Exercise objective :: Look below for the line with "karşısında aldığı 2-1’lik"; begin the copy there and stop after the line with "تركيب مظلات شد انشائي جدة", keeping the text exact and the pictures out.

►

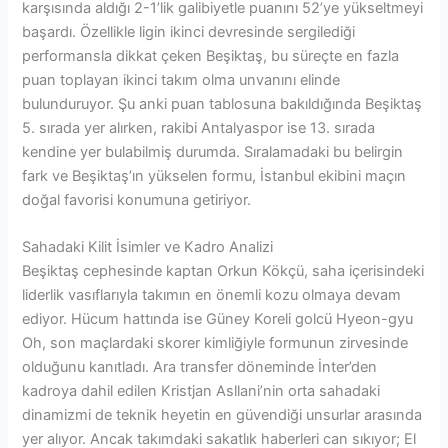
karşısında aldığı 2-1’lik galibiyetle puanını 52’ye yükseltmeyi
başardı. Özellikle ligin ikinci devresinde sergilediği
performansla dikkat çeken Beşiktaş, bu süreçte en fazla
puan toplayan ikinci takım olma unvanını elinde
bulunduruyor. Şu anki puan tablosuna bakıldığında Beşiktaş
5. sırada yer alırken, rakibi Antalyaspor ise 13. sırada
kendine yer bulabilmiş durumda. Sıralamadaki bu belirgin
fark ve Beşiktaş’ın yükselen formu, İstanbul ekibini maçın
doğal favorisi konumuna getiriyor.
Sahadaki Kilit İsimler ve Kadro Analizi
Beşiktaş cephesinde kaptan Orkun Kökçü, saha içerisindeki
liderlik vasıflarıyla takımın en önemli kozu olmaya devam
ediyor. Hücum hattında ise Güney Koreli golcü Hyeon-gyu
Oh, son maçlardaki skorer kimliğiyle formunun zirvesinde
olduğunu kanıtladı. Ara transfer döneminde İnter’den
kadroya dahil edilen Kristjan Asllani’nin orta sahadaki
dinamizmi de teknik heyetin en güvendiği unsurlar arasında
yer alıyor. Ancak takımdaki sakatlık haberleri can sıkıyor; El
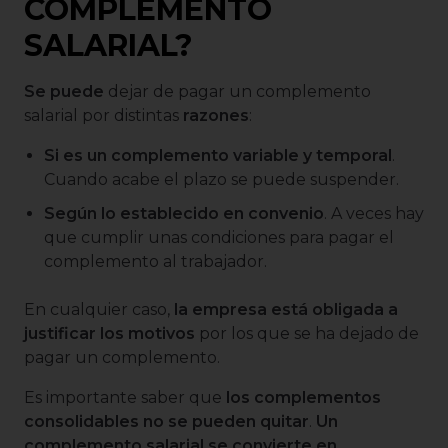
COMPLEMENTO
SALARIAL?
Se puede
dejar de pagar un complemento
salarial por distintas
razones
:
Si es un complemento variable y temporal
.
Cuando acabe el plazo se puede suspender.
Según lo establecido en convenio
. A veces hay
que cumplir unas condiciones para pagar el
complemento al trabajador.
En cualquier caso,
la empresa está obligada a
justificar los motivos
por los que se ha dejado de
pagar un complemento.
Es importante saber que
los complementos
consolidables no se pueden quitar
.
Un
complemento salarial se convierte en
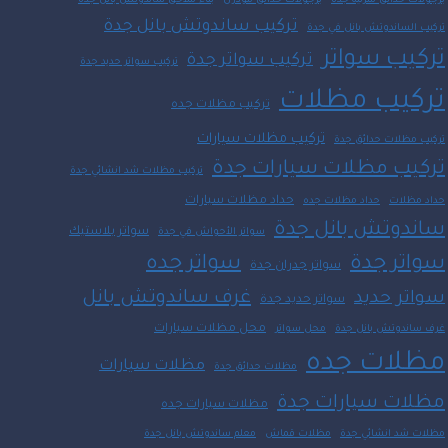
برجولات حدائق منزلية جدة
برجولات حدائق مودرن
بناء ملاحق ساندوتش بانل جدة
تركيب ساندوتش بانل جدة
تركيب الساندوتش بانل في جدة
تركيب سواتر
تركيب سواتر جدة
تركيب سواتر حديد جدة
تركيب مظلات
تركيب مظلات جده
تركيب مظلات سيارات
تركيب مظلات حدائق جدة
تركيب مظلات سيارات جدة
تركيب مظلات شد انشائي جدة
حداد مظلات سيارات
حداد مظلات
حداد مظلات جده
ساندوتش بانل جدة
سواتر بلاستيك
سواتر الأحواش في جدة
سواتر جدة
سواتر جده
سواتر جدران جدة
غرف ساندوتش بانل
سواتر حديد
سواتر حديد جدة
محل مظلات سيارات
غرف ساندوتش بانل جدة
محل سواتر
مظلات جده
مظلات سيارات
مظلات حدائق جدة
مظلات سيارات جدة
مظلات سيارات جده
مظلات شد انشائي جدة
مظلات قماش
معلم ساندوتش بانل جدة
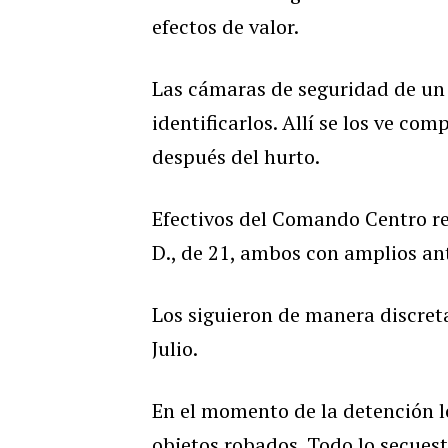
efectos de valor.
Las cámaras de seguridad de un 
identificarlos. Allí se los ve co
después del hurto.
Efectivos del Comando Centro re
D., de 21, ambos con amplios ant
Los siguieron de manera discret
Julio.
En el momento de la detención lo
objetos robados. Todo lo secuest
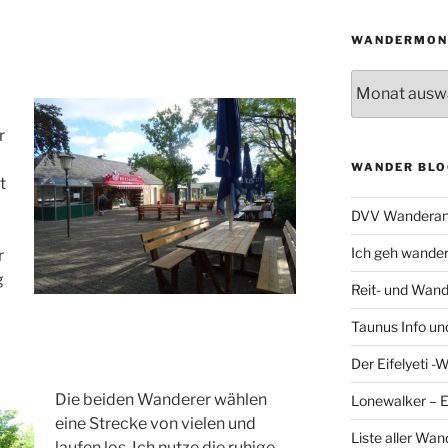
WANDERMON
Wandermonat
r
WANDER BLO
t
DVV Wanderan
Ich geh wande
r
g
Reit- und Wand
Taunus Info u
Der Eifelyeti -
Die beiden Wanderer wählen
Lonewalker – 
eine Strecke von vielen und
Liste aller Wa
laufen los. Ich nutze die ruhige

◄
►

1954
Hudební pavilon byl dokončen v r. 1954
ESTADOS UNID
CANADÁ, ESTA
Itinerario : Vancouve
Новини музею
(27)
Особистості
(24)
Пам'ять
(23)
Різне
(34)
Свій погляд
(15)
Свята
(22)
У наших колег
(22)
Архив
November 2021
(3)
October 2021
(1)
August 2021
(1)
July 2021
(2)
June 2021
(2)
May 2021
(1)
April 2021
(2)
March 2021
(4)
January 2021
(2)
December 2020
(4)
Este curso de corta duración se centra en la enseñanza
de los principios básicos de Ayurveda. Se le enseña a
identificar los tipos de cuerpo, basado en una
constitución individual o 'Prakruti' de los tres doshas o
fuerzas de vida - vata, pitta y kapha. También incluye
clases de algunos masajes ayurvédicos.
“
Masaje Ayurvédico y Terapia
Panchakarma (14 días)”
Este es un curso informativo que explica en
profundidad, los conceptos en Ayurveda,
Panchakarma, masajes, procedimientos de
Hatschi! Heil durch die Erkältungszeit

◄
►

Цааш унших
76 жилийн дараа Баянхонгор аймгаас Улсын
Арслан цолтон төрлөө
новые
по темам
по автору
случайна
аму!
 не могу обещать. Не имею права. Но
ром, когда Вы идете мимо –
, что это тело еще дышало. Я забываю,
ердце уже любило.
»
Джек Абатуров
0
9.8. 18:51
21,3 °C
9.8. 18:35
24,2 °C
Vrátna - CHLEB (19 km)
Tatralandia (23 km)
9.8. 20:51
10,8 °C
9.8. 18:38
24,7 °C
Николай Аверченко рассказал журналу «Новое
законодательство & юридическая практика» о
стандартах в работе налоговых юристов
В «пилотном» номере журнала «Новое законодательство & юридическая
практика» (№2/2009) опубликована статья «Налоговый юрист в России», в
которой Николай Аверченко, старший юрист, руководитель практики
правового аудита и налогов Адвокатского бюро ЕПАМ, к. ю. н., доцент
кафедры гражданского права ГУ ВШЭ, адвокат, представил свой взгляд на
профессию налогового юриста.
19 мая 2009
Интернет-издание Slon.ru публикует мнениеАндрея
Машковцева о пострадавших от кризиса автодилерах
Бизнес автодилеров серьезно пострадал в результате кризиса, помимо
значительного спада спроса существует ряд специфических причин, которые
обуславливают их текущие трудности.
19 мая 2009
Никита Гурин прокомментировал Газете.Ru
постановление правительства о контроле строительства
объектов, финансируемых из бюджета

◄

Result for this exercise ::
karşısında aldığı 2-1’lik galibiyetle puanını 52’ye yükseltmeyi
başardı. Özellikle ligin ikinci devresinde sergilediği
performansla dikkat çeken Beşiktaş, bu süreçte en fazla
puan toplayan ikinci takım olma unvanını elinde
bulunduruyor. Şu anki puan tablosuna bakıldığında Beşiktaş
5. sırada yer alırken, rakibi Antalyaspor ise 13. sırada
kendine yer bulabilmiş durumda. Sıralamadaki bu belirgin
fark ve Beşiktaş’ın yükselen formu, İstanbul ekibini maçın
doğal favorisi konumuna getiriyor.
Sahadaki Kilit İsimler ve Kadro Analizi
Beşiktaş cephesinde kaptan Orkun Kökçü, saha içerisindeki
liderlik vasıflarıyla takımın en önemli kozu olmaya devam
ediyor. Hücum hattında ise Güney Koreli golcü Hyeon-gyu
Oh, son maçlardaki skorer kimliğiyle formunun zirvesinde
olduğunu kanıtladı. Ara transfer döneminde İnter’den
kadroya dahil edilen Kristjan Asllani’nin orta sahadaki
dinamizmi de teknik heyetin en güvendiği unsurlar arasında
yer alıyor. Ancak takımdaki sakatlık haberleri can sıkıyor; El
COMPLEMENTO
SALARIAL?
Se puede
dejar de pagar un complemento
salarial por distintas
razones
:
Si es un complemento variable y temporal
.
Cuando acabe el plazo se puede suspender.
Según lo establecido en convenio
. A veces hay
que cumplir unas condiciones para pagar el
complemento al trabajador.
En cualquier caso,
la empresa está obligada a
justificar los motivos
por los que se ha dejado de
pagar un complemento.
Es importante saber que
los complementos
consolidables no se pueden quitar
.
Un
complemento salarial se convierte en
برجولات حدائق منزلية جدة
برجولات حدائق مودرن
بناء ملاحق ساندوتش بانل جدة
تركيب ساندوتش بانل جدة
تركيب الساندوتش بانل في جدة
تركيب سواتر
تركيب سواتر جدة
تركيب سواتر حديد جدة
تركيب مظلات
تركيب مظلات جده
تركيب مظلات سيارات
تركيب مظلات حدائق جدة
تركيب مظلات سيارات جدة
تركيب مظلات شد انشائي جدة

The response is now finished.